Looking for advice on which openSUSE to try instead of Leap

Apologies if this is the wrong place…

A while ago I moved from Fedora to openSUSE Leap as my experience of Fedora with Plasma 5 was not good. Leap has been much better but I am finding now that it has several products way behind the current stable releases and I am starting to have issues with some which I dont seem to be able to resolve. In addition trying to update to the latest current stable releases on Leap causes so many issues with additional repos installed and in turn cuases problems because some parts wont update because others are not available it is becoming a mess.

So what I am looking for is which openSUSE release should I move to? I want something which is reasonably stable but should have pretty much be upgradable to the current stable release of all its components without having to resort to installing many and varied repos which dont always line up. The options are 13.2 or Tumbleweed as I see it but Tumbleweed is a rolling release which seems to me to indicate a bleeding edge release and may well not be very stable and 13.2 when I look suggests it is not a current release and nothing I have seen shows me how long it is likely to be supported for.

So how should I move forward? Is there an easy way to upgrade Leap so I dont need all these repos and can use the latest stable release of all components? If I move to 13.2 will I achieve what I need? If I install Tumbleweed how stable will it be?

Stuart

Here are the lifetimes:

https://en.opensuse.org/Lifetime
In there they say this:

  • openSUSE 13.2 - will be maintained until 2 months after release of Leap 42.2 (EXPECTED First Quarter of 2017)
  • Leap 42.1 - will be maintained until 6 months after 42.2 (EXPECTED Second Quarter of 2017)

I think that Tumbleweed is too dynamic for you. You could stick with 13.2 if you want to minimise your encounters with Plasma 5 development. You could stick with 13.2 until Leap 42.1 reaches the end somewhere in mid 2017 and “leap” right over Leap 42.1 entirely, to land on/in Leap 42.2. By then any issues you had with Plasma 5 should not be there to test you any more.

Thanks for the info. My problem is that Leap is already well back on some programs current stable release and I dont know if 13.2 will have these or not, if Leap does not what are the chances of 13.2 having them.

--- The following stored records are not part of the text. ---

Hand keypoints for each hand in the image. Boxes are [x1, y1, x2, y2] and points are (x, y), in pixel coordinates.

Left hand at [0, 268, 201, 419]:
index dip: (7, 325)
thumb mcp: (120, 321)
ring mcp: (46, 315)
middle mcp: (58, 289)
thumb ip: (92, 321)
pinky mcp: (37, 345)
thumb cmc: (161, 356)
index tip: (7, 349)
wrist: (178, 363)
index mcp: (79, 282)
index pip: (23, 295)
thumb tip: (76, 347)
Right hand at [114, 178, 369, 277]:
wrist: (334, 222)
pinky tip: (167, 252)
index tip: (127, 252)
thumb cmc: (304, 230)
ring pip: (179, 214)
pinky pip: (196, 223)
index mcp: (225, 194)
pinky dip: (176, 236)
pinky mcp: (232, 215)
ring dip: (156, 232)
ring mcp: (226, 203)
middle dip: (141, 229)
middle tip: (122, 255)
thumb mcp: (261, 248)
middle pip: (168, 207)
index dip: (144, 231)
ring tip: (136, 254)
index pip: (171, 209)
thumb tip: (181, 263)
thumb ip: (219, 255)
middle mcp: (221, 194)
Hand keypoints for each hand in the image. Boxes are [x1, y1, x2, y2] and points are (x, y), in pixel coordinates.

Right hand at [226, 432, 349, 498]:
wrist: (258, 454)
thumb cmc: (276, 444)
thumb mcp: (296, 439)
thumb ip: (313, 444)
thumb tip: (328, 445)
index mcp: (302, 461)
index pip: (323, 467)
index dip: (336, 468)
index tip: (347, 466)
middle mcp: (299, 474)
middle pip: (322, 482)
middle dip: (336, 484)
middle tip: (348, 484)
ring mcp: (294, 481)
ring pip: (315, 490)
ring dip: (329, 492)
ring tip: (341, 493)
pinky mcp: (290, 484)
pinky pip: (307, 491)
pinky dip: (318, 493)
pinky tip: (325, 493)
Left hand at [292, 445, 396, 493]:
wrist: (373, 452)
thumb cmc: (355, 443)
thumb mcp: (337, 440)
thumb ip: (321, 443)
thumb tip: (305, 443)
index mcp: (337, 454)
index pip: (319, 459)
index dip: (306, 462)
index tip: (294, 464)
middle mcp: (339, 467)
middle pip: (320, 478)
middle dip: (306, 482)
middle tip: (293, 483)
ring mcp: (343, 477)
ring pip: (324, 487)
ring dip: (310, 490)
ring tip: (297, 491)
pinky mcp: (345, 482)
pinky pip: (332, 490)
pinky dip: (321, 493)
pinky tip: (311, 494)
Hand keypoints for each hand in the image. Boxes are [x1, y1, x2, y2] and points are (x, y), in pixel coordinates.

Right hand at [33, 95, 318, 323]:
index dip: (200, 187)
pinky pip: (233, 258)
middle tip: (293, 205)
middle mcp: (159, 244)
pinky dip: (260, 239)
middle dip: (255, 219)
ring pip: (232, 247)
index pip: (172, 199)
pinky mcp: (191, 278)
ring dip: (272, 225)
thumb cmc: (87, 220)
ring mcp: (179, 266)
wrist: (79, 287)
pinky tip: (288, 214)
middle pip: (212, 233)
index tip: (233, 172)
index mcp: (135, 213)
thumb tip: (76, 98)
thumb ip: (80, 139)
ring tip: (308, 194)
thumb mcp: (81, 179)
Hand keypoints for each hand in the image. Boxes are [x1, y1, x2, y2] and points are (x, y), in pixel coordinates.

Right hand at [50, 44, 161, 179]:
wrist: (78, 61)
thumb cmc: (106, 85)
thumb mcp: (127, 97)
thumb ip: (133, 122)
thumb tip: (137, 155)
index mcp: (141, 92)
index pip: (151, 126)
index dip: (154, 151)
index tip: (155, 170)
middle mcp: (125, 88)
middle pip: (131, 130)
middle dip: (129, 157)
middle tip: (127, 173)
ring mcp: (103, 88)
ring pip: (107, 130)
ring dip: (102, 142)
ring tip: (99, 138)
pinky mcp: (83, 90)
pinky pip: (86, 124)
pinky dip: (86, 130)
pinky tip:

One current issue I have is with Samba which is 4.2.4 on Leap but current stable is I believe 4.4 which may or may not fix the issue I dont know yet, but trying to test it means yet another repo needs to be added and then removed. I think that stable Samba is actually quite old so I dont know why it’s not in Leap anyway.

Stuart

Hi
Perhaps you don’t quite understand the openSUSE release model? With an openSUSE release the bulk of packages stay at the same release but security (CVE’s etc) and some bug fixes fixes are back ported into the release versions, so version X.Y may not be the latest release from a version number, but from a security level it will be up to date with Y.Z.

Perhaps if you define your term ‘Stable’, I’m assuming you mean feature releases not security fixes?

I am starting to understand the model better now;-) My issue still is mainly with bugs in a release or perhaps it might be in a security update of a product or component, for example I have been fighting against a Samba issue which only appears in 4.2.4-15.1 and since 4.2.4 is the only thing I can find in Samba I assume the -15.1 is a bug fix or security fix created by openSUSE developers. However I am unable to get anyone to take any notice of the reports, 4.2.4-12.1 works and I can downlevel it but then I have to mess around stopping updates putting 4.2.4-15.1 back on again. In other cases some newer versions have support or features I need and I find these are referred to as ‘stable’ by the product itself but I find no easy and straight forward way to install the later release without going the route of compiling or relying on anothers homemade repo.

Super stability is all well and good but this to me does seem overkill. Suprisingly Plasma 5 has not caused me huge issues, yes some minor problems but stuff I can live with, its products like Samba SMB4k kdenlive and a few others where either it is downlevel or the release provided by Leap does not work as well as a previous release used on a different base like Fedora.

I am still undecided as to which way to go. As I have a spare HDD I am installing Tumbleweed right now to dual boot with Leap.

Stuart

Go into yast and lock the version you want to keep it won’t update any more

Did you report the problem on bugzilla?

Just be aware of the consequences of locking down or pinning programs. ie: no security updates.

Yes I know I can lock down Samba and have done in the past and yes I know no security updates but and its a big BUT the security update was the issue and has caused the problem which by the way still exists in Tumbleweed! Now I have both TW and Leap in dual boot so will see how it goes. As for my Samba issue I will open a bug now I have time.

Stuart

Just to say that I have been using Tumbleweed now for a while and its been fine (apart from Samba issue but that’s not TW) so will stick with it and see how it goes. Large update today and no problems with it. I have Leap as a fall back on this PC as it dual boots, but so far not needed to use it at all.